Hold onto your hats, it's a wild and windy one! A few days later, the Chicago River behind my colleagues from Middlesex would be dyed green for St. Patrick's Day.
A few blocks from the hotel, we made it to Portillo's, one of the legendary hot dog restaurants that dot the Chicago downtown.
So of course, it's Chicago Dogs all around, complete with pickles atop them. But don't put ketchup on a hot dog in Chicago. They'll shoot you.
Me, I got an Italian beef sandwich, because everybody raved about them. And they were right. I even hit it off with the food clerk, with my flirting earning me a jumbo root beer, the likes of which I could never drink.

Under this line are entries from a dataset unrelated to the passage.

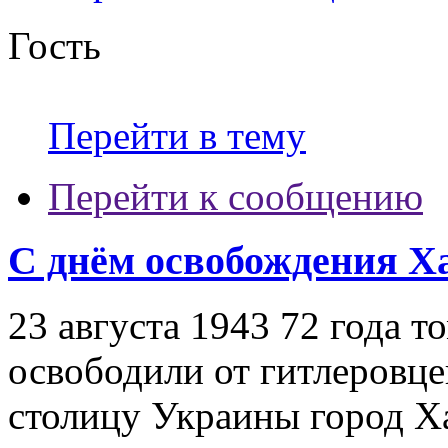
Гость
Перейти в тему
Перейти к сообщению
С днём освобождения Х
23 августа 1943 72 года т
освободили от гитлеровц
столицу Украины город Х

A block away, we stopped by a place that Mike Cassidy and I visited in June, 1987, while we were travelling cross-country for a month, Ed Debevic's diner. (I still have a single beer in my refrigerator from that 1987 trek!)
We walked into a group shaking their tail feathers on the counter
So of course, Donna and I had to join in
From there, our group parted ways, with a handful heading for the art museums and me and my running buddies heading to the 103rd floor of the Willis (formerly the Sears) Tower.
Let me tell you, the view is breathtaking, but it AIN'T for anyone remotely spooked by heights. In Boston, these buildings we're looking down on would be towering skyscrapers.
Dare to Step Out, that's their motto up top, if you have the cookies to step out onto the glass viewing area. Gulp! Trust me, when you look down, it's a long, long, long way down.
Finally, with a couple of hours of tourist time in the books, we headed off to the main event of the conference, the Paragon Awards dinner!
Team MCC was one of 1,700 submissions to the National Council for Marketing and Public Relations (NCMPR).
Our submission was the book we published last summer, Sully: The Words, Wit, and Wisdom of Paul Sullivan. The book was a collection of nearly 100 of Paul's columns that he wrote for the Lowell Sun, and it was a labor of love for everyone involved.
We were proud as all hell to represent the college, to honor Paul's memory, and to take home 3rd place in the fund-raising category with our submission!
Super proud to be working with such a talented group of committed individuals, and really proud we were able to take home a win in Paul's memory.
We spent a great deal of time talking with our peers from all over the country, and we're really busting our buttons about the team we've put together in the Public Affairs department at MCC. I'd happily go into battle with any of them. Or out on a glass ledge.